Charlotte Charles arrives to speak to the media
Charlotte Charles arrives to speak to the media after leaving the Foreign and Commonwealth Office in London (Jonathan Brady/PA)

“I share the frustration of Harry’s mother and father,” said the Secretary of State.

“They have lost their son and the justice process is not being allowed to properly run its course.

“The Prime Minster has spoken to President Trump this evening about the case and made clear that what has happened is not acceptable.

“We are continuing to press the US authorities for their co-operation to ensure the police can pursue this case unimpeded and to allow Harry’s family to get justice.”

The family’s lawyer and spokesman Radd Seiger said the family would be willing to talk with Mr Trump about the issue and confirmed they plan to travel to the States.

“Meet us. Let’s have a chat. Nobody wants to litigate,” he said.

Raab immunity
Foreign Secretary Dominic Raab (Stefan Rousseau/PA)

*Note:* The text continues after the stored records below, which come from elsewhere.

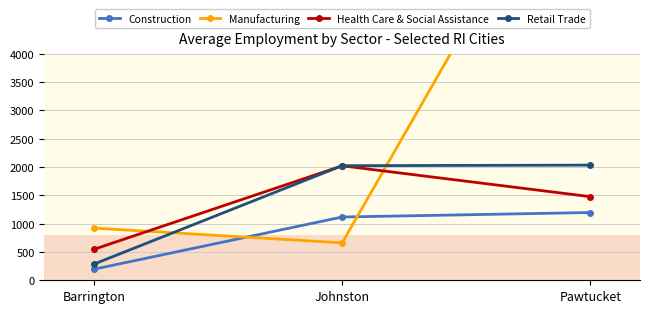

At which label is Retail Trade closest to 1159?

Johnston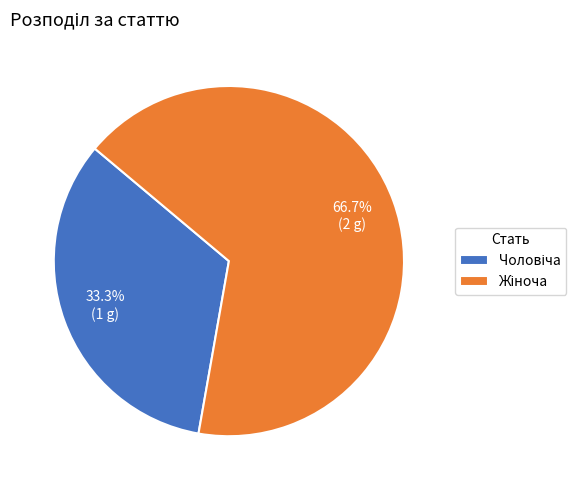

Is there a majority slice in this chart?

Yes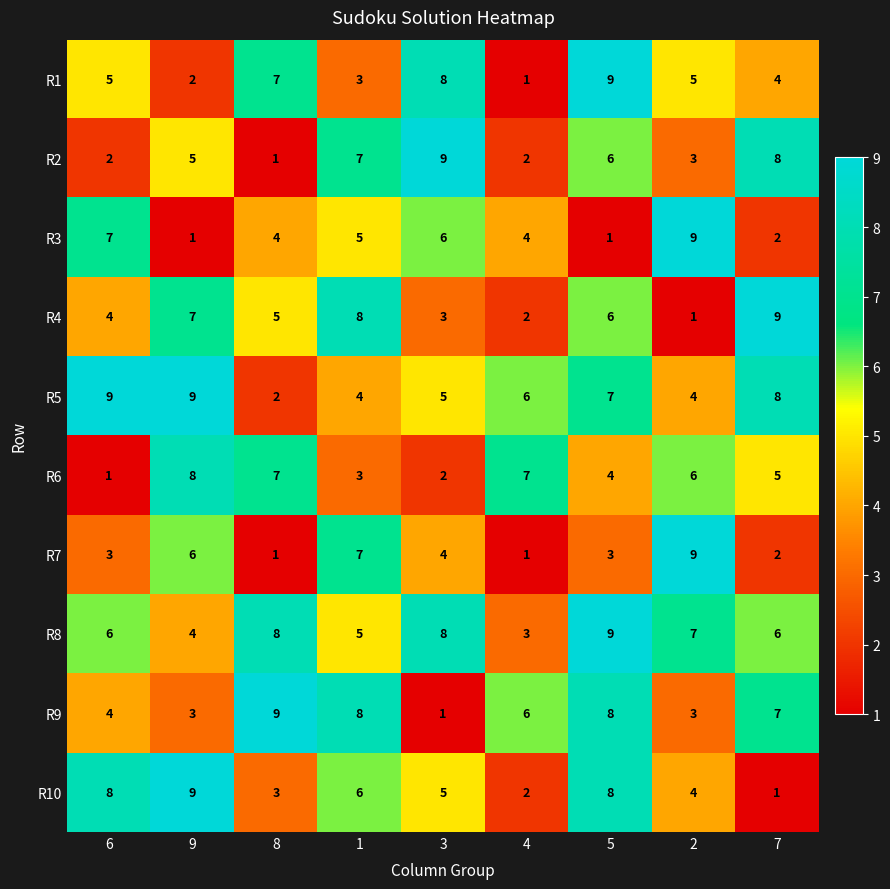

How many values in the R8 series are below 6?

3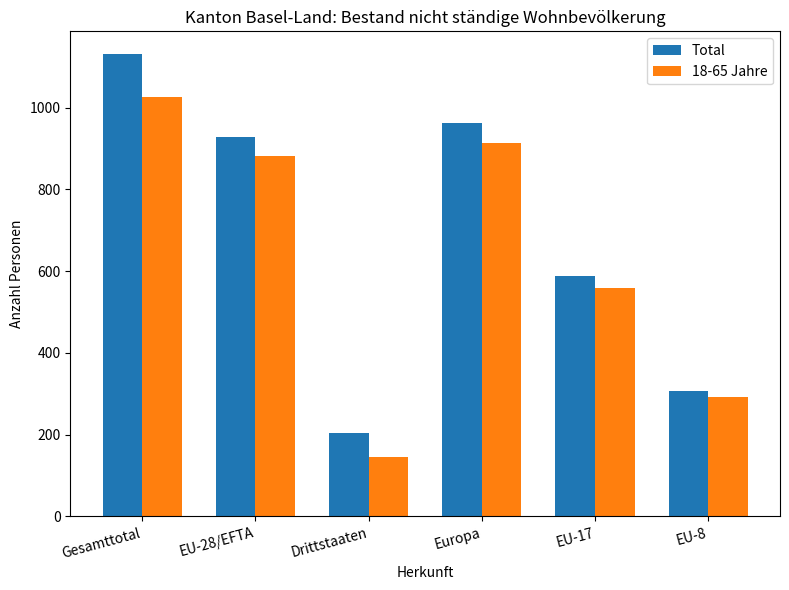

What is the difference between the second highest and minimum values in the 18-65 Jahre series?

768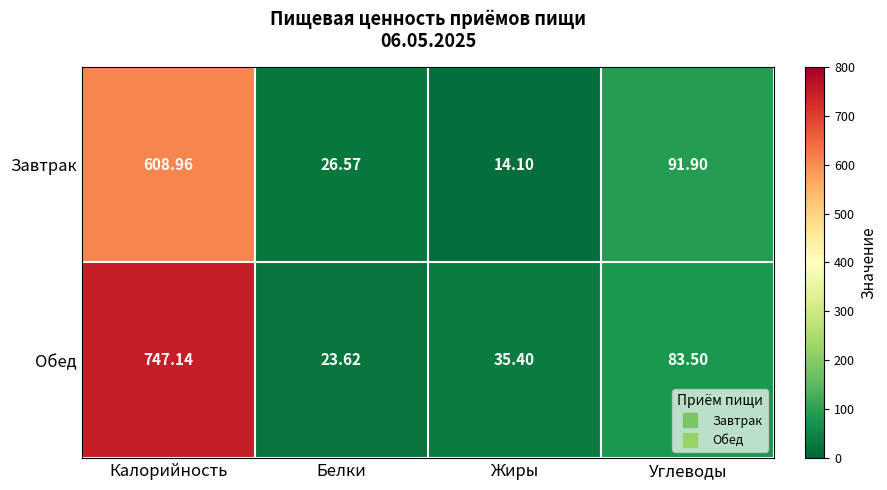

At which category is the sum across all series the highest?

Калорийность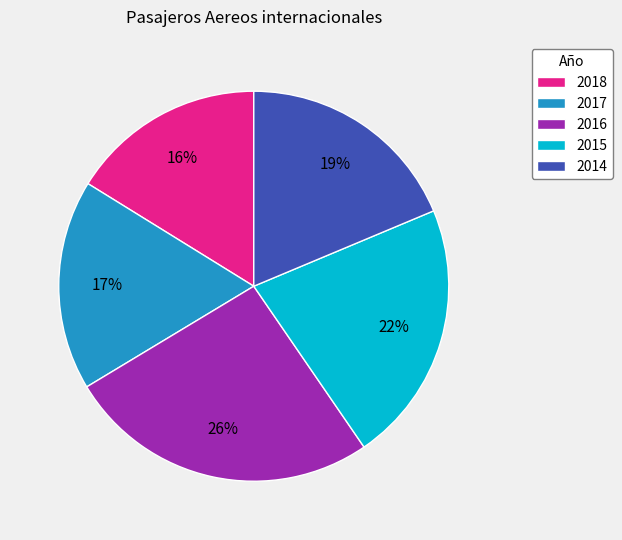

Combined, do 2016 and 2017 account for over 50%?

No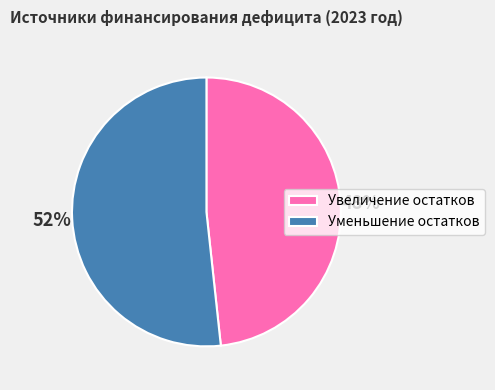

Which category has the smallest portion of the pie?

Увеличение остатков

Asked about his son by reporters, Mr Dunn became emotional and was supported by his family as he called him a “special boy”.

He said: “He didn’t have a bad bone in his body, he just loved his family, he just loved everything.

“He was a special boy and I miss him like mad.”

Northamptonshire Police have also asked the US to consider waiving the immunity.

Prior to meeting the US Ambassador, Mr Raab raised the case in a telephone call with US Secretary of State Mike Pompeo.